Poll: Vote for Ireland's greatest sports star between 1965-1974
There was a new spirit in the air. The poet John Montague wrote, ‘Puritan Ireland’s dead and gone, a myth of O’Connor and O’Faolain’
It was the best of times, it was the worst of times. The best because after decades of stagnation, the Seán Lemass Government's Programmes for Economic Expansion helped the Republic of Ireland move out of the doldrums.
The average industrial wage doubled between 1966 and 1973 and the average agricultural wage did likewise in an even shorter period of time.
Between 1969 and 1973 the number of cars on the road jumped from 315,000 to 477,000 and in 1971 the Census registered the first rise in population since independence. The number of TV sets in the country quintupled in 10 years, the number of university graduates doubled after free secondary education was introduced.
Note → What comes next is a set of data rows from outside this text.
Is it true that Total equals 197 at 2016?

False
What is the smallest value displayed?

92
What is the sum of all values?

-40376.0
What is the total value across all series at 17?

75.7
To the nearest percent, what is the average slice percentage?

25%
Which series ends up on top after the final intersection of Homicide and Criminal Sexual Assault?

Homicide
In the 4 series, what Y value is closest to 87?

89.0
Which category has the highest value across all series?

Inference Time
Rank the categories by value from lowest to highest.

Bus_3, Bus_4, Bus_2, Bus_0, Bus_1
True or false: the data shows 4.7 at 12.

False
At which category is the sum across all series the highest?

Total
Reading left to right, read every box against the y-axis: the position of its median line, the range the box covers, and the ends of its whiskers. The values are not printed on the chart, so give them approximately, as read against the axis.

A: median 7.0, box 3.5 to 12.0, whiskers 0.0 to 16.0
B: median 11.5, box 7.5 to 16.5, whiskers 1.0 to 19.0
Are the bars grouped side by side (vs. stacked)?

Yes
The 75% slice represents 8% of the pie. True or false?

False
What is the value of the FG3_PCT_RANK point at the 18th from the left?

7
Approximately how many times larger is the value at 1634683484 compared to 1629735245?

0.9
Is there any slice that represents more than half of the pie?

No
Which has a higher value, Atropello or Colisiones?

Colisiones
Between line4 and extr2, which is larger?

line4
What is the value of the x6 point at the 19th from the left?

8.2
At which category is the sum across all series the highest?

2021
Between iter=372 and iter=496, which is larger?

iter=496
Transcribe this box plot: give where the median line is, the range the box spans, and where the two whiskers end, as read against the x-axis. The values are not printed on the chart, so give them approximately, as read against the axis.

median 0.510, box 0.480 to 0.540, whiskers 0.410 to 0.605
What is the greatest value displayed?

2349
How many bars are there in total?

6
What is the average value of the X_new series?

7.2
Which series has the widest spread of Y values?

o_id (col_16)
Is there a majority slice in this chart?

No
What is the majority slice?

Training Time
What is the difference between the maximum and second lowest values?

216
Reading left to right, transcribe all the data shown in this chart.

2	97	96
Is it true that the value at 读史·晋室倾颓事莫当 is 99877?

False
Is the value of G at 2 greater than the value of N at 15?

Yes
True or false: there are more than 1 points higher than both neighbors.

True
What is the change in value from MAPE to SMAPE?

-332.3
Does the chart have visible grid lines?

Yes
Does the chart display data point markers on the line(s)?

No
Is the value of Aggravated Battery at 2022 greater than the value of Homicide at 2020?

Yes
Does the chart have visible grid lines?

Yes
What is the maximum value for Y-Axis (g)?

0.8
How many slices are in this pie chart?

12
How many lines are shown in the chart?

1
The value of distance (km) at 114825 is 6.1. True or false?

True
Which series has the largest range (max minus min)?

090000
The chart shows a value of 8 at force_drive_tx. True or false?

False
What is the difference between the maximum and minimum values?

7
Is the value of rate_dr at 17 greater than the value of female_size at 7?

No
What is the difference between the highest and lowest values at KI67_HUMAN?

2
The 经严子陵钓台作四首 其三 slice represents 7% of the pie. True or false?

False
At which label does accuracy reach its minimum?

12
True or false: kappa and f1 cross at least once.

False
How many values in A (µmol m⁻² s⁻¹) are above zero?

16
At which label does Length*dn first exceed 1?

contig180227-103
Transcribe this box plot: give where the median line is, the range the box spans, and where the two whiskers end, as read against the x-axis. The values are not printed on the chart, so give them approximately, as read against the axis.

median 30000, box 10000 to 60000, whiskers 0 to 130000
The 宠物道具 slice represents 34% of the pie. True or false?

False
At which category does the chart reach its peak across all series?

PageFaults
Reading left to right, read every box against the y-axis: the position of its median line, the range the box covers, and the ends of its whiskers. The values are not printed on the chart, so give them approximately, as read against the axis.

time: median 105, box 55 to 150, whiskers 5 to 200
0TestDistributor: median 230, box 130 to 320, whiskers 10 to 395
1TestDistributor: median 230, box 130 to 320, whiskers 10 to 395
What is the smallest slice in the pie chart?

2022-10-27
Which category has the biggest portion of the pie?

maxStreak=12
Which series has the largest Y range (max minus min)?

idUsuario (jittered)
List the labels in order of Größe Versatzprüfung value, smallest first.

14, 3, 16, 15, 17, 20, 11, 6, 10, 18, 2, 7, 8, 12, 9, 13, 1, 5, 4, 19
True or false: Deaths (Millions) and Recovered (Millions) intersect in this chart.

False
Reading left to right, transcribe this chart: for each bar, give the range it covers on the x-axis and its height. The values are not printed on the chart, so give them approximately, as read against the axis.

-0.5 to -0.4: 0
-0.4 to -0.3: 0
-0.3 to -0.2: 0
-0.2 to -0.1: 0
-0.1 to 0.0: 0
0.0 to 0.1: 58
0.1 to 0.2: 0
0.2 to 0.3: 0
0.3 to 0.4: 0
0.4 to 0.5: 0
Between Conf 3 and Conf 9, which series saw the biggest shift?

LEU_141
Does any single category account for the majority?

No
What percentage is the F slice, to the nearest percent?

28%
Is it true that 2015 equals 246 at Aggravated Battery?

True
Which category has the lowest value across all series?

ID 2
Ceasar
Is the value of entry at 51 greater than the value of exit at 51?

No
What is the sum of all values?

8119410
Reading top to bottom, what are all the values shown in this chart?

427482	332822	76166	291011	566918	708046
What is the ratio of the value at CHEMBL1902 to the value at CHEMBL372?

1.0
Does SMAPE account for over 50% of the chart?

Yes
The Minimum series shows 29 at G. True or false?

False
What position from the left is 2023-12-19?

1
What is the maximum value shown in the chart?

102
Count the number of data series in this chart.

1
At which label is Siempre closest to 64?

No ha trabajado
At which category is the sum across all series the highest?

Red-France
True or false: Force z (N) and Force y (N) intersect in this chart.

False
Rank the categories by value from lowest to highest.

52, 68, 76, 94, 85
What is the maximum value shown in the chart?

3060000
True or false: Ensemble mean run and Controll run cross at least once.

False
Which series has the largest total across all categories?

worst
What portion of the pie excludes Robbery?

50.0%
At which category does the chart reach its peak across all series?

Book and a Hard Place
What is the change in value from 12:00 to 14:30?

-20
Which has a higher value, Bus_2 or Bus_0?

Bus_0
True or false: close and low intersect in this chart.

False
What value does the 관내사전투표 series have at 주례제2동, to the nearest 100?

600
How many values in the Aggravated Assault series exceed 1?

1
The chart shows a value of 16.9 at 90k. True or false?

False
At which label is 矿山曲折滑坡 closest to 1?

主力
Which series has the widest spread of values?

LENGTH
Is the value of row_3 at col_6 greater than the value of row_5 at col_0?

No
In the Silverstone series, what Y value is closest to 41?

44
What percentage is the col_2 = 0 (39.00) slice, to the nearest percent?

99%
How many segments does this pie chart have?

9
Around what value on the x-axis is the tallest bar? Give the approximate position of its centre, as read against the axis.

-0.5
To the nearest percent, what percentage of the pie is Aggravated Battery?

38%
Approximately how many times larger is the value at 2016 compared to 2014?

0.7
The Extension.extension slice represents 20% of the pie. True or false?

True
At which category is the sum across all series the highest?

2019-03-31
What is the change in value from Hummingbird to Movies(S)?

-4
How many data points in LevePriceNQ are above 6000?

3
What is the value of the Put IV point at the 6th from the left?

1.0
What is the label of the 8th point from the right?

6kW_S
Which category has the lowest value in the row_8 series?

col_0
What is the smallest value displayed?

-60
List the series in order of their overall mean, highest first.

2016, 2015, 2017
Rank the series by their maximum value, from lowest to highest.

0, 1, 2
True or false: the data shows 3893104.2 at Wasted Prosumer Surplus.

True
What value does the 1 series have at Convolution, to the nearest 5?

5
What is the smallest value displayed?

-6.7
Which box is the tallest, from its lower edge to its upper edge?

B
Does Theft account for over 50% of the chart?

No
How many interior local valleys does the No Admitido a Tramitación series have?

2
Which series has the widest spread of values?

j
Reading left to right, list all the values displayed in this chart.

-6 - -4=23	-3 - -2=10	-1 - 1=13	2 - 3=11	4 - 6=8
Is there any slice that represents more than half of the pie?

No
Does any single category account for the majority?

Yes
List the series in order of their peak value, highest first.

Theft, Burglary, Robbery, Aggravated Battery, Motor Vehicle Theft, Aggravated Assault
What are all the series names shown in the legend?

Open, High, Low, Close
Vincent O'Brien's Classic triumphs with horses bearing the colours of a string of American millionaires, Raymond Guest, Robert Sangster, John Galbreath, Alice du Pont Mills and Ogden Phipps, seemed thoroughly in tune with the times. It was no coincidence that the politician who sometimes seemed the very embodiment of the zeitgeist, Lemass's Minister for Finance and son-in-law Charles Haughey, was also a racehorse owner.
The new bullish confidence of a business community liberated from the dead hand of economic protectionism was symbolised in sporting terms by the corporate sponsorship which enabled the luring of top class fields to the Carrolls International golf tournament. It ran from 1963 to 1974 before morphing into the Irish Open and local hero Christy O'Connor won it four times, his eagle-birdie-eagle finish to snatch victory at Royal Dublin in 1966 one of the moments of the decade.
There was a new spirit in the air. The poet John Montague wrote: "Puritan Ireland's dead and gone, a myth of O'Connor and O'Faolain."
It was this very optimistic 60s spirit which prompted the Civil Rights Movement in Northern Ireland to protest against the second class status accorded to Catholics. The violent reaction of a segment of Unionism followed by the armed campaigns of Republican and Loyalist paramilitaries saw horror upon horror perpetrated in the North, while the Republic did not escape unscathed either. During its first few years the conflict overshadowed everything else on the island.
There were repercussions for sport. When George Best had starred in the 1968 European Cup Final for Manchester United, everyone had rejoiced. But a mere four years later he withdrew from the Northern Ireland team to face Spain at Windsor Park because of IRA death threats. There is perhaps too little account taken of how badly affected a psychologically fragile character like Best must have been by the disintegration of his native land.
It (1972) was also the year that Scotland and Wales refused to travel to Dublin in the Five Nations championship for security reasons. Ireland beat both France and England away and had beaten both Scotland and Wales on their previous two visits to Lansdowne Road so they were probably denied a Grand Slam. It hardly seemed to matter.
What did matter was that, in a remarkable gesture of solidarity, England came over to play the following year.
"We might not be very good but at least we turn up," said their captain John Pullin after the Irish victory.
And it was the year of the Munich Olympics. When Belfast's Mary Peters won a remarkable gold in the pentathlon, she too was threatened with death should she return to her native city. Her response was, "Bollocks, I'm going straight to Belfast," and she went through the streets in an open-backed lorry with crowds celebrating in the streets.
Even at the worst of times sport could still bring out the best in people.